Likewise a “celebration” needs its own definition, which I submit as an expression of beauty or an evocation of such an expression. Now before we go further down this semantic rabbit hole, I will not chase that definition: beauty is truly in the eye of the beholder, or at least it will do for this discussion. The rest of “the celebration,” however, bears a little more explication.

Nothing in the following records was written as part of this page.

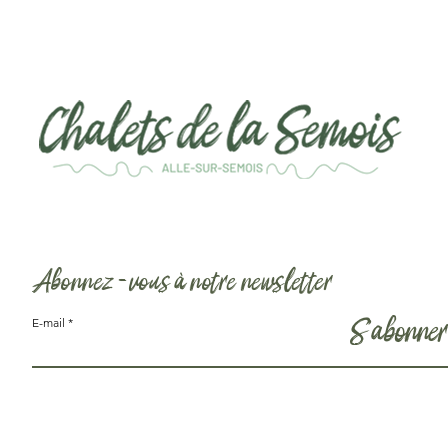
Abonnez-vous à notre newsletter
S'abonne
E-mail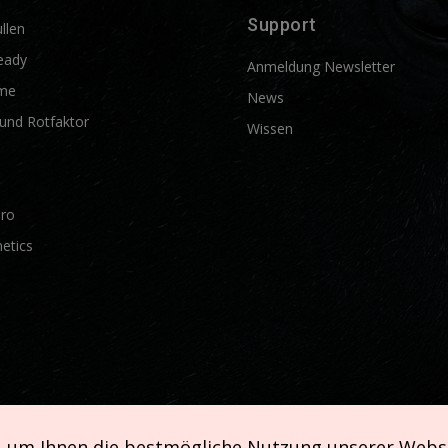
Support
llen
eady
Anmeldung Newsletter
me
News
und Rotfaktor
Wissen
Pro
etics
, um Ihnen die bestmögliche Nutzung unserer Webs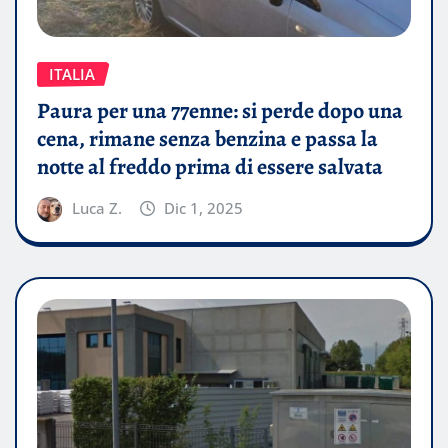
ITALIA
Paura per una 77enne: si perde dopo una
cena, rimane senza benzina e passa la
notte al freddo prima di essere salvata
Luca Z.
Dic 1, 2025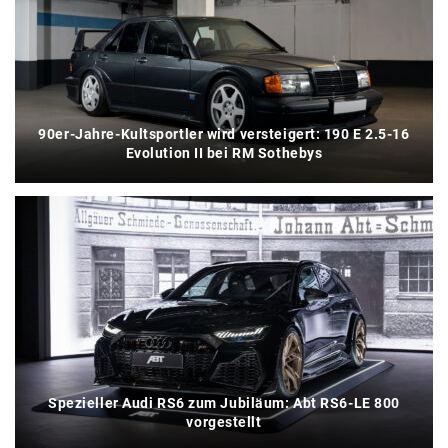
90er-Jahre-Kultsportler wird versteigert: 190 E 2.5-16
Evolution II bei RM Sothebys
Spezieller Audi RS6 zum Jubiläum: Abt RS6-LE 800
vorgestellt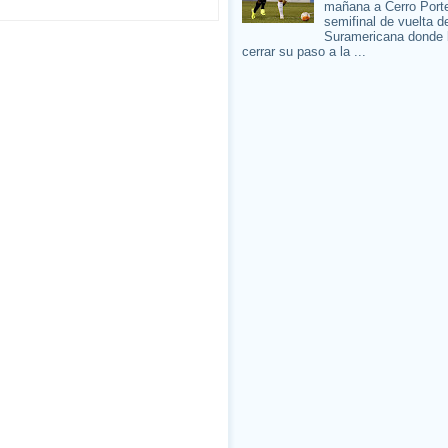
mañana a Cerro Porte
semifinal de vuelta d
Suramericana donde 
cerrar su paso a la ...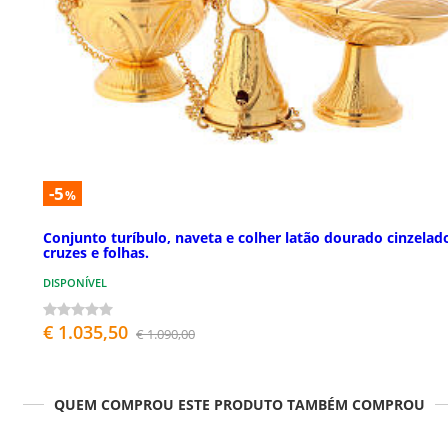
-5
%
Conjunto turíbulo, naveta e colher latão dourado cinzelad
cruzes e folhas.
DISPONÍVEL
€ 1.035,50
€ 1.090,00
QUEM COMPROU ESTE PRODUTO TAMBÉM COMPROU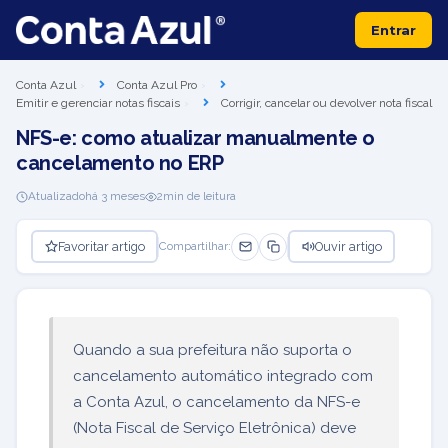
Entrar
Conta Azul
Conta Azul Pro
Emitir e gerenciar notas fiscais
Corrigir, cancelar ou devolver nota fiscal
NFS-e: como atualizar manualmente o
cancelamento no ERP
Atualizado
há 3 meses
2
min de leitura
Favoritar artigo
Ouvir artigo
Compartilhar:
Quando a sua prefeitura não suporta o
cancelamento automático integrado com
a Conta Azul, o cancelamento da NFS-e
(Nota Fiscal de Serviço Eletrônica) deve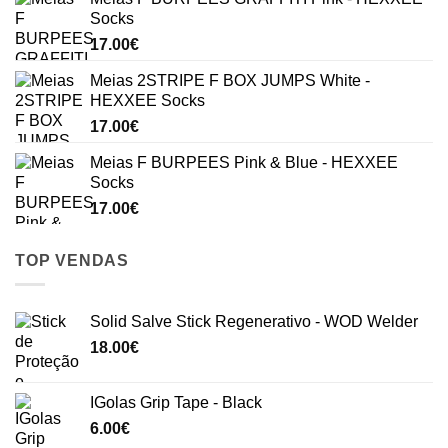
Socks
17.00
€
Meias 2STRIPE F BOX JUMPS White -
HEXXEE Socks
17.00
€
Meias F BURPEES Pink & Blue - HEXXEE
Socks
17.00
€
TOP VENDAS
Solid Salve Stick Regenerativo - WOD Welder
18.00
€
IGolas Grip Tape - Black
6.00
€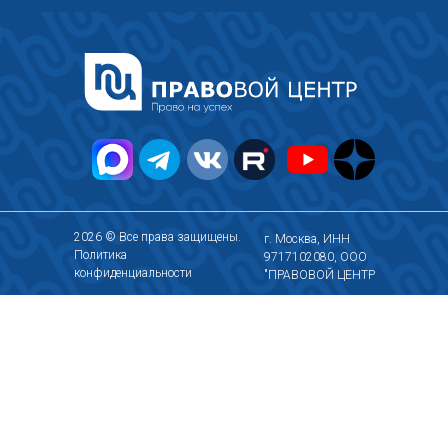
2026 © Все права защищены.
г. Москва, ИНН
Политика
9717102080, ООО
конфиденциальности
"ПРАВОВОЙ ЦЕНТР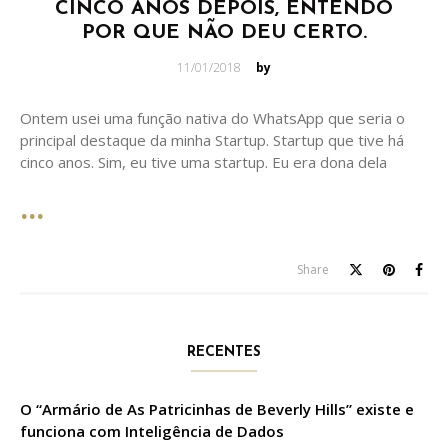
CINCO ANOS DEPOIS, ENTENDO
POR QUE NÃO DEU CERTO.
Posted
11/01/2018
by
on
Ontem usei uma função nativa do WhatsApp que seria o
principal destaque da minha Startup. Startup que tive há
cinco anos. Sim, eu tive uma startup. Eu era dona dela
Share
RECENTES
O “Armário de As Patricinhas de Beverly Hills” existe e
funciona com Inteligência de Dados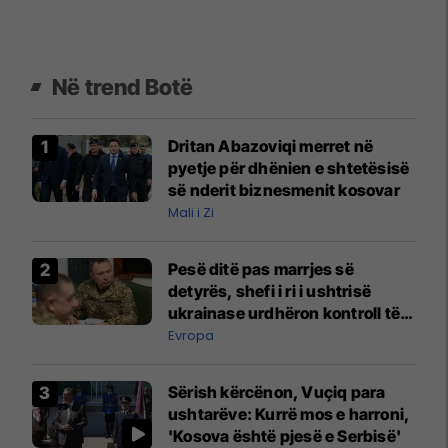
Në trend Botë
Dritan Abazoviqi merret në
pyetje për dhënien e shtetësisë
së nderit biznesmenit kosovar
Mali i Zi
Pesë ditë pas marrjes së
detyrës, shefi i ri i ushtrisë
ukrainase urdhëron kontroll të
madh
Evropa
Sërish kërcënon, Vuçiq para
ushtarëve: Kurrë mos e harroni,
'Kosova është pjesë e Serbisë'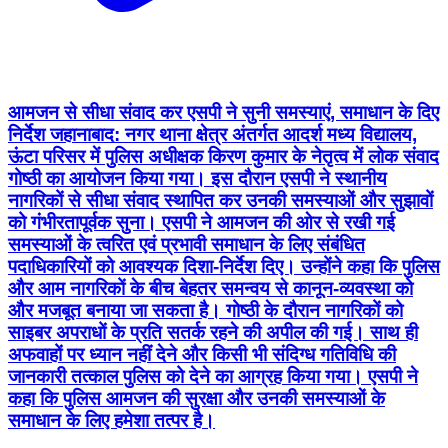
आमजन से सीधा संवाद कर एसपी ने सुनी समस्याएं, समाधान के दिए
निर्देश जहानाबाद: नगर थाना क्षेत्र अंतर्गत आदर्श मध्य विद्यालय,
ऊंटा परिसर में पुलिस अधीक्षक किरण कुमार के नेतृत्व में लोक संवाद
गोष्ठी का आयोजन किया गया। इस दौरान एसपी ने स्थानीय
नागरिकों से सीधा संवाद स्थापित कर उनकी समस्याओं और सुझावों
को गंभीरतापूर्वक सुना। एसपी ने आमजन की ओर से रखी गई
समस्याओं के त्वरित एवं प्रभावी समाधान के लिए संबंधित
पदाधिकारियों को आवश्यक दिशा-निर्देश दिए। उन्होंने कहा कि पुलिस
और आम नागरिकों के बीच बेहतर समन्वय से कानून-व्यवस्था को
और मजबूत बनाया जा सकता है। गोष्ठी के दौरान नागरिकों को
साइबर अपराधों के प्रति सतर्क रहने की अपील की गई। साथ ही
अफवाहों पर ध्यान नहीं देने और किसी भी संदिग्ध गतिविधि की
जानकारी तत्काल पुलिस को देने का आग्रह किया गया। एसपी ने
कहा कि पुलिस आमजन की सुरक्षा और उनकी समस्याओं के
समाधान के लिए हमेशा तत्पर है।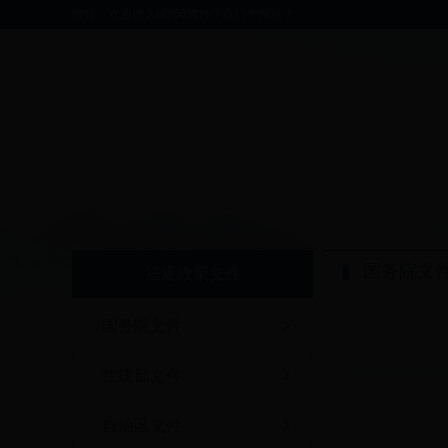
你好，欢迎进入bt365软件下载门户网站！
国务院文
法规政策文件
国务院文件
住建部文件
自治区文件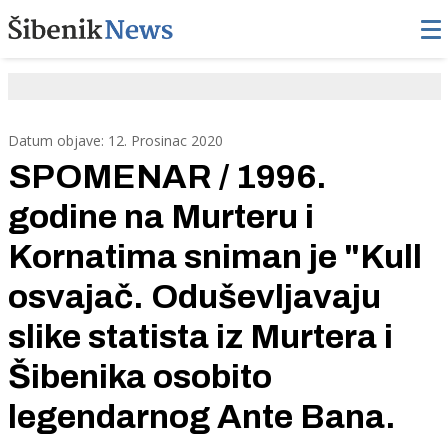
Datum objave: 12. Prosinac 2020
SPOMENAR / 1996.
godine na Murteru i
Kornatima sniman je "Kull
osvajač. Oduševljavaju
slike statista iz Murtera i
Šibenika osobito
legendarnog Ante Bana.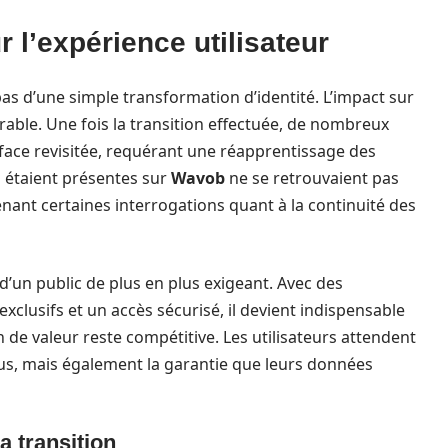
l’expérience utilisateur
as d’une simple transformation d’identité. L’impact sur
rable. Une fois la transition effectuée, de nombreux
rface revisitée, requérant une réapprentissage des
i étaient présentes sur
Wavob
ne se retrouvaient pas
nant certaines interrogations quant à la continuité des
d’un public de plus en plus exigeant. Avec des
xclusifs et un accès sécurisé, il devient indispensable
 de valeur reste compétitive. Les utilisateurs attendent
s, mais également la garantie que leurs données
a transition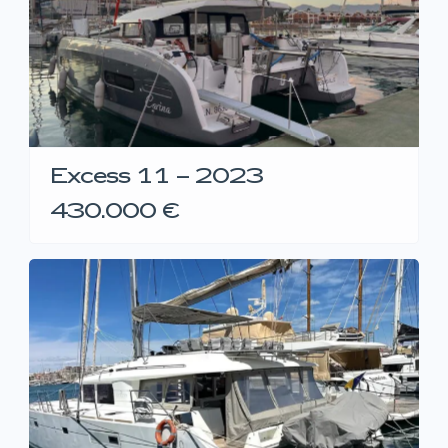
Excess 11 – 2023
430.000 €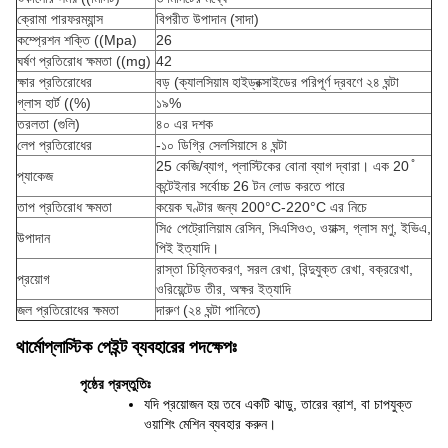
ক্রোমা পারফরম্যান্স
বিপরীত উপাদান (সাদা)
কম্প্রেশন শক্তি ((Mpa)
26
ঘর্ষণ প্রতিরোধ ক্ষমতা ((mg)
42
ক্ষার প্রতিরোধের
বড় (ক্যালসিয়াম হাইড্রক্সাইডের পরিপূর্ণ দ্রবণে ২৪ ঘন্টা
গ্লাস হার্ট ((%)
১৯%
তরলতা (গুলি)
৪০ এর দশক
লেপ প্রতিরোধের
-১০ ডিগ্রি সেলসিয়াসে ৪ ঘন্টা
25 কেজি/ব্যাগ, প্লাস্টিকের বোনা ব্যাগ দ্বারা। এক 20 ̊
প্যাকেজ
কন্টেইনার সর্বোচ্চ 26 টন লোড করতে পারে
তাপ প্রতিরোধ ক্ষমতা
কয়েক ঘণ্টার জন্য 200°C-220°C এর নিচে
সি৫ পেট্রোলিয়াম রেসিন, সিএসিও৩, ওয়াক্স, গ্লাস মণু, ইভিএ,
উপাদান
পিই ইত্যাদি।
রাস্তা চিহ্নিতকরণ, সরল রেখা, বিন্দুযুক্ত রেখা, বক্ররেখা,
প্রয়োগ
ওরিয়েন্টেড তীর, অক্ষর ইত্যাদি
জল প্রতিরোধের ক্ষমতা
দারুণ (২৪ ঘন্টা পানিতে)
থার্মোপ্লাস্টিক পেইন্ট ব্যবহারের পদক্ষেপঃ
পৃষ্ঠের প্রস্তুতিঃ
যদি প্রয়োজন হয় তবে একটি ঝাড়ু, তারের ব্রাশ, বা চাপযুক্ত 
ওয়াশিং মেশিন ব্যবহার করুন।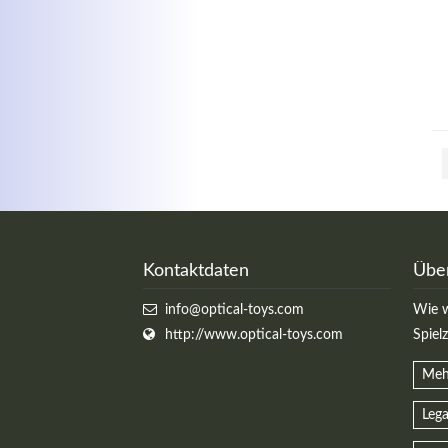
Kontaktdaten
Übe
info@optical-toys.com
Wie w
http://www.optical-toys.com
Spiel
Meh
Lega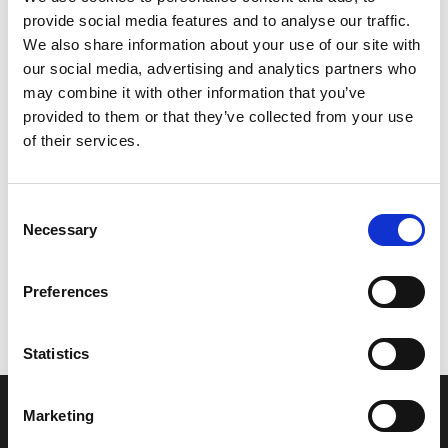
provide social media features and to analyse our traffic.
Leveringstid er 5-6 dag(e)
We also share information about your use of our site with
Model/varenr.:
6P3245620000
our social media, advertising and analytics partners who
may combine it with other information that you’ve
2.598,58 DKK
provided to them or that they’ve collected from your use
of their services.
Læg i kurv
Consent
YAMAHA CUP, FILTER (WITH TAG)
Necessary
Selection
Preferences
Vi oplever i øjeblikket store og hyppige prisændringer i markedet.
Derfor kan der i enkelte tilfælde være produkter, som ikke kan
leveres, eller hvor prisen afviger fra det viste. Vi kontakter dig
Statistics
naturligvis, hvis dette er tilfældet.
Marketing
INFORMATIONER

To express beauty is often simple enough: draw pleasing lines, combine colors and form into harmony, manipulate light to fall flatteringly on a subject, etc. But aesthetically pleasing lines, colors and forms often meet up with horrifying, miserable and painful counterparts in the same objects, many of which are accepted as “art” (even if many people think such a thing is essentially bad art). How does one get to this ostensibly frightful place? Certainly some awful things in the world bear the mantle of truth, but a mutilated corpse, for example, is not a “work of art” even if it demonstrates the violent nature of humanity or the world at large. I don’t really have an all-encompassing answer but two things spring to mind: these horrific things create empty spaces in us, and to move forward mentally, we must fill them with beautiful things; the climactic emotions are likely to reflect the art, but there is still a connection to what is beautiful. Perhaps it could be called “negative art” or “inverse art” (if the former seems too pejorative). The other thing that comes to mind is, in these seemingly not beautiful works many of us can relate to them in more or less specific ways, and they evoke catharsis which is of itself a beautiful expression or inducement of emotions.
(As a person whose photography revolves around largely dismissed or reviled creatures; whose writing is not always “harmonious,” “bright” or “cheerful;” and who lives in the realm of ever-nebulous contemporary art; this topic is prominently (and perilously) in my mind.)